Tips for Using Model Ordinances

State and federal agencies and municipal leagues periodically develop model ordinances to assist counties and municipalities in drafting new legislation to address certain topics. Some common examples are floodplain management ordinances based on FEMA requirements and stormwater management ordinances. These ordinances are typically available on the website of the agency or municipal league.

A model ordinance can be an excellent starting point for drafting a new ordinance but it is just that – a starting point. A model ordinance, like any other draft ordinance, should be thoroughly reviewed and tailored to meet the specific requirements of your municipality before it is adopted. Below are some tips and hints from the editors at General Code for using model ordinances.
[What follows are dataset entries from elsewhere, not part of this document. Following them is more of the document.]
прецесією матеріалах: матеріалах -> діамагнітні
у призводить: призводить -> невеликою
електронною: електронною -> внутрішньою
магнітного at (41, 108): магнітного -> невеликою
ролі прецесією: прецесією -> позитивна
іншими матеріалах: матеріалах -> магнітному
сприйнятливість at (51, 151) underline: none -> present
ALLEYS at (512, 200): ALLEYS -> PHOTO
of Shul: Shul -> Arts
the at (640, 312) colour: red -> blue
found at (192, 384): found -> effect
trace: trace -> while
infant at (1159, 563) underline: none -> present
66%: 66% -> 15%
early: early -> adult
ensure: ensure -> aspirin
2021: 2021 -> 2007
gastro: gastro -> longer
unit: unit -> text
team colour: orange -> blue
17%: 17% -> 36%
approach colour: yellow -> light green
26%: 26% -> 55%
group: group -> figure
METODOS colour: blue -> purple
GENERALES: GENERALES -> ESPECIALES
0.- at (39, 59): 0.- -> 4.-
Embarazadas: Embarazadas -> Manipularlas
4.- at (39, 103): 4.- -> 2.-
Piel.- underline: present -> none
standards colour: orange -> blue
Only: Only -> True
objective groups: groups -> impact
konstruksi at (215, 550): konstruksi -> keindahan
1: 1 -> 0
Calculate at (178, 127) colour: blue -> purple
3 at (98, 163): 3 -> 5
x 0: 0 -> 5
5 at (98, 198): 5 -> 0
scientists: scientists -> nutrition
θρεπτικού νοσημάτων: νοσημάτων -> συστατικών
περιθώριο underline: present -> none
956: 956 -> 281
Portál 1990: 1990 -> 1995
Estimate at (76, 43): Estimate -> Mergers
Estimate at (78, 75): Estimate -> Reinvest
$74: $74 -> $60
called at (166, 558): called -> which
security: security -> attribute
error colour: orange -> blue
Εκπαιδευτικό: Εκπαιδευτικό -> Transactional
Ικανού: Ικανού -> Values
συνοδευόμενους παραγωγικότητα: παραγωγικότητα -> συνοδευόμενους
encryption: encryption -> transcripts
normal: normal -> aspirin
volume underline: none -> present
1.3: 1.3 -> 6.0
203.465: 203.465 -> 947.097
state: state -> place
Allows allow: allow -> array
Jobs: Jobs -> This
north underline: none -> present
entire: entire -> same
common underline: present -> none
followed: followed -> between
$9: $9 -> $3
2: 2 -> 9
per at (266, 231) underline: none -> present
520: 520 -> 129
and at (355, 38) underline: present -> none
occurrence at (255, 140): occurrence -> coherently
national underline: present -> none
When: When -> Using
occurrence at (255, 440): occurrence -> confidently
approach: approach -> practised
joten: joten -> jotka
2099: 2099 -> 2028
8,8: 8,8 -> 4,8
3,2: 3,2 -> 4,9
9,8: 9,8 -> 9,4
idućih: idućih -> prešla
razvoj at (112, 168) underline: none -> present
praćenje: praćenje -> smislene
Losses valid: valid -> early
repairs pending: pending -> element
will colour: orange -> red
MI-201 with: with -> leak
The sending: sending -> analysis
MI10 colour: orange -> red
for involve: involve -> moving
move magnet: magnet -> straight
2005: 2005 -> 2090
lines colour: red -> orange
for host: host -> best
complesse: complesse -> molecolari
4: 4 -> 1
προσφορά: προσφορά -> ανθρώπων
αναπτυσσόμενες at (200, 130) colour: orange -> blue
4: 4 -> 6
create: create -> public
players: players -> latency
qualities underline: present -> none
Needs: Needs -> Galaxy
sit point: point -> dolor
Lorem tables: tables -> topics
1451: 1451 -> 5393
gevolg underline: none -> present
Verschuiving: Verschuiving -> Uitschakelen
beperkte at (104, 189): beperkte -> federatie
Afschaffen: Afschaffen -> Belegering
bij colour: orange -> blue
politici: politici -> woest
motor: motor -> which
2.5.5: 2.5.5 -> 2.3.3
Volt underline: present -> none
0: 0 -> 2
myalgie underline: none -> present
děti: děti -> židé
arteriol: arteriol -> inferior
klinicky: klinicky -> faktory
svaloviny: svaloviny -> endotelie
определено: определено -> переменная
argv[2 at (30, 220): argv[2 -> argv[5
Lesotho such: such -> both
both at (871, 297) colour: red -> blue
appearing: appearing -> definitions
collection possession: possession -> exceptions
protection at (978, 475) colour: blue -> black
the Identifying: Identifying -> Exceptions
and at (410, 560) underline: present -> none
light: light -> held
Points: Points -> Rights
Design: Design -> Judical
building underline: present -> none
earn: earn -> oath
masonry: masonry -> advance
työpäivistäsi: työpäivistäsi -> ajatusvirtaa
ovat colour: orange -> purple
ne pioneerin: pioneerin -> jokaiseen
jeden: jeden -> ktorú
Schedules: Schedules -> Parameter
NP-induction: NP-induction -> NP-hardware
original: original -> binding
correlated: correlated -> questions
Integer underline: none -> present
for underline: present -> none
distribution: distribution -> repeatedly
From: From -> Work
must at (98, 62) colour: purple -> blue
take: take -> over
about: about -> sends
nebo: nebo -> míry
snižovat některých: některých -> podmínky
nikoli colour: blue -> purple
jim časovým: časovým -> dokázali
  • Fill in all of the blanks. In addition to the municipality name, there are often blanks where you need to insert the title of a municipal official or board, fee amounts and penalties. The ordinance should be carefully reviewed before adoption to ensure that no blanks remain.
  • Watch for text in brackets that needs to be replaced, e.g., “[name of municipality]” and “[insert date].” These items must be removed and replaced with the appropriate information.
  • Check all references to the governing body and other boards, commissions and officials to ensure they reflect the correct titles for your municipality (e.g., Board of Aldermen or Mayor and Council; Clerk or Clerk-Treasurer; Building Inspector or Code Enforcement Officer; Plan Commission or Planning Commission; Board of Appeals or Board of Adjustment).
  • Make sure the proper ordaining clause is included at the beginning of the ordinance and that the ordinance includes a severability section and a section indicating when it will become effective.
  • If text is marked “Optional” in the model you need to decide whether to include it or remove it. If you do not want to include the optional text it should be deleted to avoid any confusion; if you want it to be retained the word “Optional” should be removed.
  • If the model offers different versions or alternatives for a particular section, you need to decide which one should be included in your ordinance and delete the alternatives that were not selected.
  • Check internal references (cross-references) within the text carefully. If you add or delete one or more sections and then renumber, or otherwise change the numbering, then any internal references must be updated accordingly. If you have to delete one or more sections, consider making them “reserved” sections rather than deleting them entirely so that the overall numbering of the ordinance does not change and the internal references will remain correct. “Reserved” also allows you to add sections later on without having to renumber.
  • Check statutory references to ensure they are up-to-date and delete any statutory references or wording that does not apply to your type of municipality. Model ordinances are often promulgated by state agencies for use by all types of municipalities in that state. So, for example, if you are a city and a section in the model reads “pursuant to § 62.23 for cities, § 61.35 for villages, or § 60.61 for towns,” in your ordinance this wording should be revised to read “pursuant to § 62.23.”
  • Delete any notes and instructions that relate to how to use or fill out the model. These notes should not be included in the final version of the ordinance that is adopted.
  • If there are references to attachments make sure the attachments are actually included and have been tailored to reflect your municipality.
  • Read the ordinance. It sounds simple and obvious but our experience suggests that this step is often skipped. There really is no substitute for having someone sit down and read the ordinance all the way through, preferably someone with expertise on the subject matter. As with any piece of legislation, the ordinance should also be reviewed by your municipal attorney. A careful reading of the ordinance before it is adopted will catch many of the errors outlined above.
  • Consider whether the adoption of this new ordinance will affect any other laws your municipality has adopted. Is there an existing ordinance that covers the same subject matter as the new ordinance? If so, wording should be included in the model, or a separate amendment should be drafted, to repeal or revise the existing ordinance so that there are no conflicts with the new law.
  • Integrate the ordinance into your Code. Once it has been reviewed and adopted, your constituents will expect to find the updated ordinance in your Code. For General Code clients with eCode360®, a new law will be posted as a PDF to the New Laws section of your eCode within two business days of when you send it to us at [email protected]. Citizens and staff will be able to view the new law until it is integrated into the correct section of your Code with your next supplement, at which point we will remove it from New Laws.